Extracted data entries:

⟨

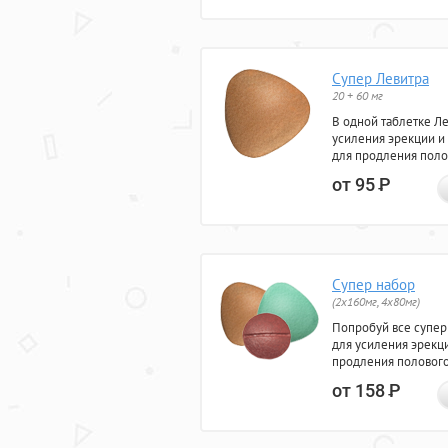
Супер Левитра
20 + 60 мг
В одной таблетке Л
усиления эрекции и
для продления поло
от 95
Р
Супер набор
(2х160мг, 4х80мг)
Попробуй все супер
для усиления эрекц
продления полового
от 158
Р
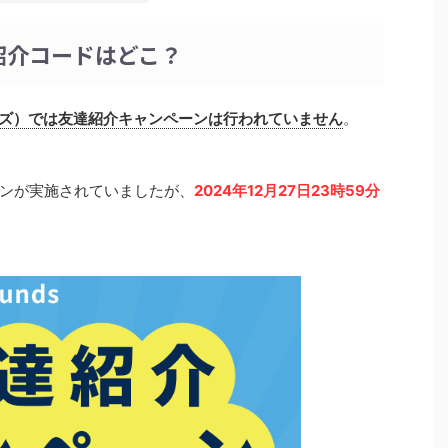
の紹介コードはどこ？
ァンズ）では友達紹介キャンペーンは行われていません
。
ンが実施されていましたが、
2024年12月27日23時59分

⟩

## What to work on
Retype the records in full, exactly as given, and omit the pictures.

## Answer area
Супер Левитра
20 + 60 мг
В одной таблетке Л
усиления эрекции и
для продления поло
от 95
Р
Супер набор
(2х160мг, 4х80мг)
Попробуй все супер
для усиления эрекц
продления полового
от 158
Р
の紹介コードはどこ？
ァンズ）では友達紹介キャンペーンは行われていません
。
ンが実施されていましたが、
2024年12月27日23時59分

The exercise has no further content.